Judge Philip Hughes, sitting at Mold Crown Court, told them that anyone involved in organised crime as they were must expect immediate custody
Kurt Vincent Sanderson, 40, of Ffordd Cystennin, Mochdre, was jailed for two years. David Paul Roberts, 34, of Meirion Close, Rhyl, received 18 months, and Trefor Glyn Roberts, 40, of Oxwich Road, Mochdre, 15 months.
They all admitted that they conspired together between June and October 2012 to supply cannabis.
Police watched covertly as drugs were supplied in the Mochdre, Colwyn Bay and Penrhyn Bay areas, and also in places like Holywell and Llangollen.
Police, in addition to the surveillance operation, pieced together their phone calls and texts showing how they were working as a team.
Defence lawyers said that there had been long delays in the case which had put their clients under additional pressure. They had all pleaded guilty last summer but were delayed while other proceedings took place.
Earlier this year a fourth man, Corri Twist, 37, of Lon Hafren in Rhyl, was cleared at trial of being part of the conspiracy.
Sentencing the three remaining defendants yesterday, Judge Hughes said: “You each played a part in an organised and significant enterprise to supply cannabis in North Wales. But you were doing so under the direction of another or others who were more seriously involved who are not before the court.”
All had pleaded guilty at the earliest opportunity and would be given full credit, he said, but added: “There must be an immediate custodial sentence.”
The court heard how a dilapidated property was used by Sanderson to store cannabis and cash and to cut up drugs into smaller packages.
Cannabis worth £20,000 was found hidden under a cooker, explained prosecuting barrister Matthew Curtis.
When Trefor Roberts was arrested, cannabis with an estimated street value of £10,000 was seized.
Maria Massellis, for Trefor Roberts, said that her client was a heavy cannabis user and started dealing to support his own habit and to make a small income.
The offences were committed when he had just split up with a long term partner and he had been using cannabis as “an emotional crutch”.
Owen Edwards, for Sanderson, said that he was a heavy cannabis user who got into debt with his supplier. He was offered a way to pay it off and to earn money by supplying cannabis. His role developed in 2012 into that of a courier, collecting money and providing the house where drugs and cash were stored.
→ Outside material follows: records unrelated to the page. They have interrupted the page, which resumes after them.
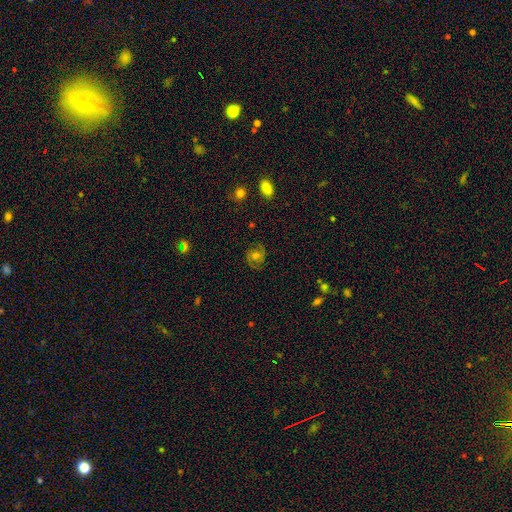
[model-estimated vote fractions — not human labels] Smooth or featured? featured or disk (60%)
Edge-on disk? no (97%)
Bar? no (66%)
Spiral arms? yes (88%)
Spiral winding? medium (46%)
Spiral arm count? 2 (81%)
Bulge size? moderate (65%)
Merging? none (80%)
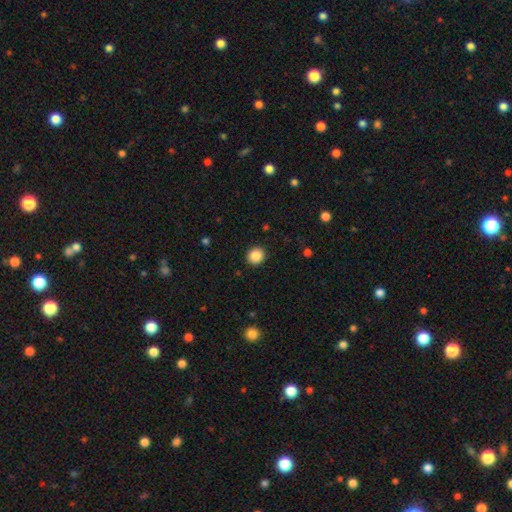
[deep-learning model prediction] Smooth or featured: smooth — 86% (star or artifact — 10%)
How rounded: round — 87% (in between — 13%)
Merging: none — 92% (minor disturbance — 5%)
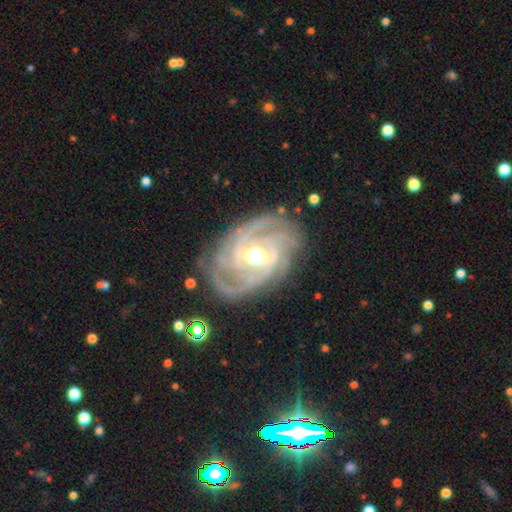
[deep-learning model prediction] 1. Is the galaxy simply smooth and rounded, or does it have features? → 92% featured or disk, 4% star or artifact, 4% smooth.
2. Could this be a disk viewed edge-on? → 97% no, 3% yes.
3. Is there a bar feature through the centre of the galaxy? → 45% weak, 31% strong, 24% no.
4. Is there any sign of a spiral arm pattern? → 98% yes, 2% no.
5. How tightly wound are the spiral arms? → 63% tight, 31% medium, 6% loose.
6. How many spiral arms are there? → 32% 3, 22% 2, 16% can't tell, 16% 4, 7% more than 4, 6% 1.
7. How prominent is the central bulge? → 71% moderate, 19% small, 8% large, 1% dominant, 1% none.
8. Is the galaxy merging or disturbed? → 77% none, 16% minor disturbance, 6% major disturbance, 2% merger.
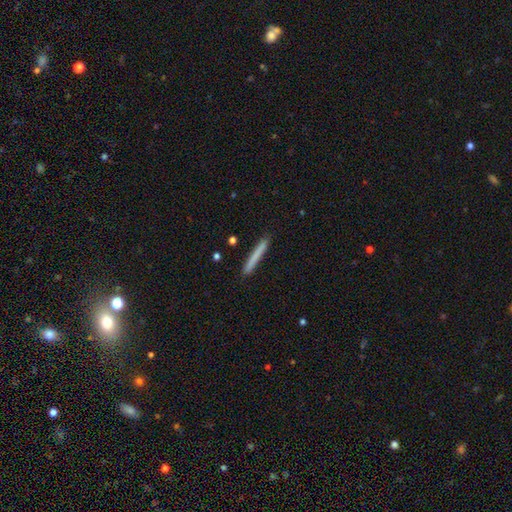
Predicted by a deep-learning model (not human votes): Smooth or featured? smooth (74%)
How rounded? cigar-shaped (97%)
Merging? none (91%)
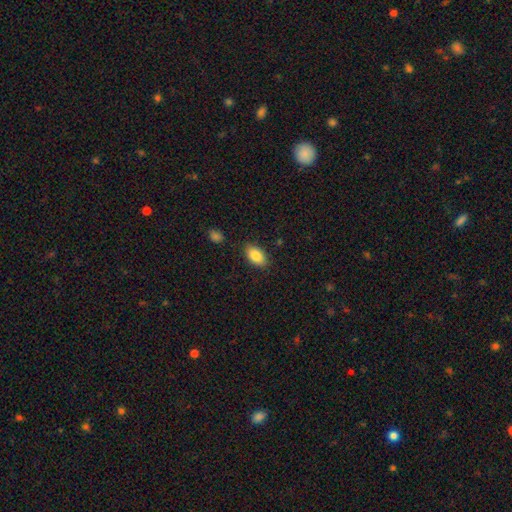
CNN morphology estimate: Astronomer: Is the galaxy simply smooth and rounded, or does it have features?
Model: smooth — 85%.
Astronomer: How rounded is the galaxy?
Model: in between — 92%.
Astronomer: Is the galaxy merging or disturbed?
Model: none — 85%.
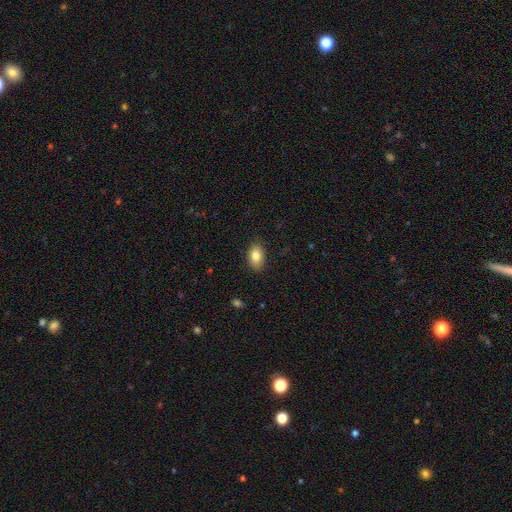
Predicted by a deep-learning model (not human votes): Morphology: type=smooth (83%); roundness=in between (89%); merging=none (86%).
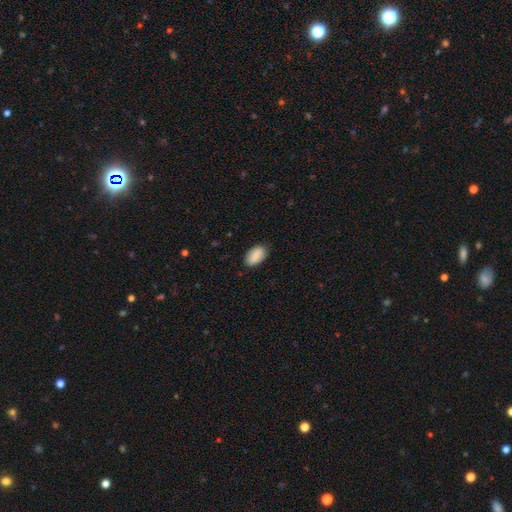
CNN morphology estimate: smooth-or-featured: smooth: 89% | star or artifact: 7% | featured or disk: 4%
  how-rounded: in between: 94% | round: 4% | cigar-shaped: 2%
  merging: none: 85% | minor disturbance: 12% | major disturbance: 2% | merger: 1%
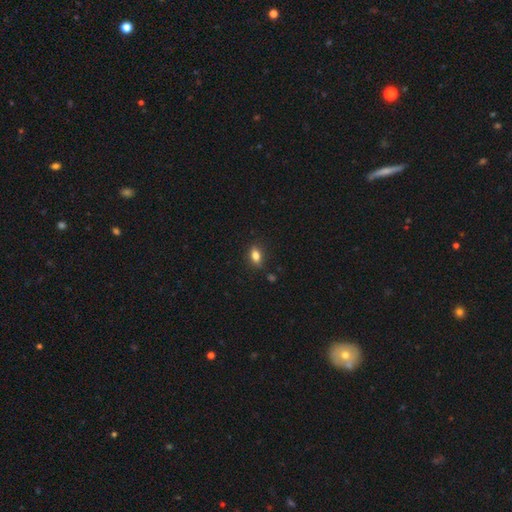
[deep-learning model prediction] smooth 80%, featured or disk 11%, star or artifact 9%. Down the decision tree: how rounded — in between (81%); merging — none (81%).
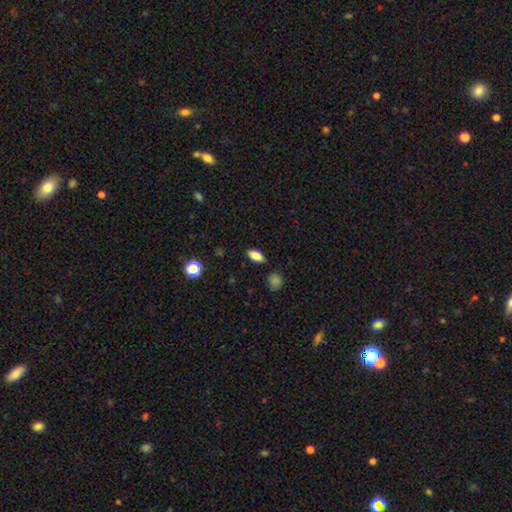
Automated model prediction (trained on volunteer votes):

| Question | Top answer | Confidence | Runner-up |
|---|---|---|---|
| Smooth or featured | smooth | 83% | star or artifact (9%) |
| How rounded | in between | 88% | cigar-shaped (7%) |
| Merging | none | 87% | minor disturbance (9%) |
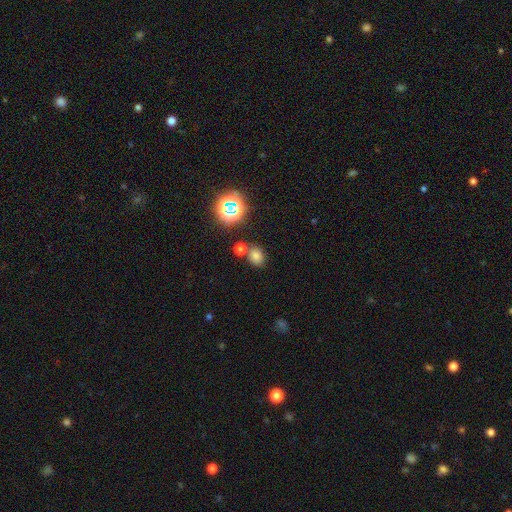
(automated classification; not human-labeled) This appears to be a smooth galaxy with no disk features (70%) that is in between round and cigar-shaped (50%). Merging: none (67%).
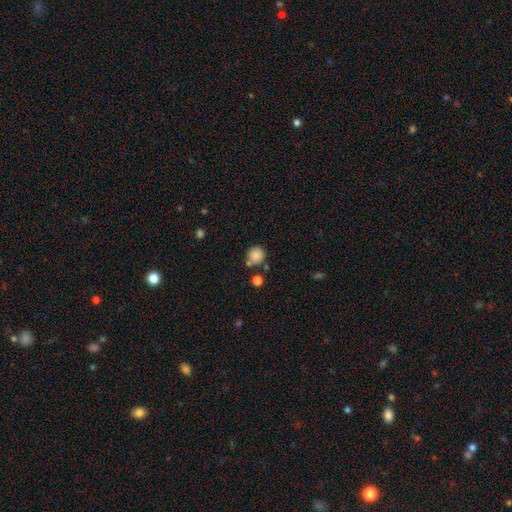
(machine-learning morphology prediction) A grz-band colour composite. It shows a smooth galaxy with no disk features (85%) that is round (91%). Merging: none (73%).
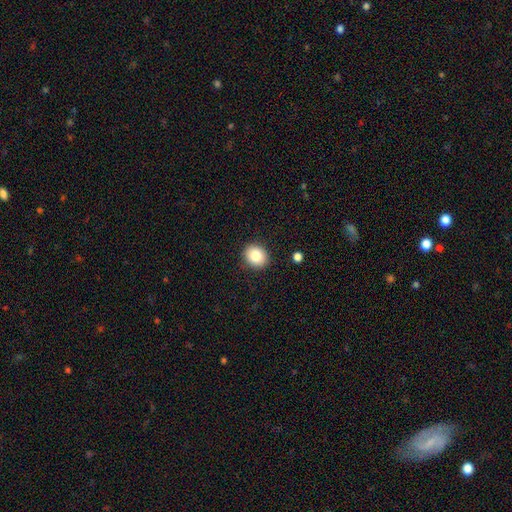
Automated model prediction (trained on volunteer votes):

Simon Rogers, for David Roberts, said that he was a heavy user, he got into debt with his supplier, and he started to supply to others to pay off that debt.
DI Arwyn Jones said: “David Roberts, Kurt Sanderson and Trefor Roberts were an organised criminal enterprise using intimidation to reinforce their illegal supply of cannabis. Their arrest and convictions should serve as a warning to those involved in such activity that they will be brought to justice.”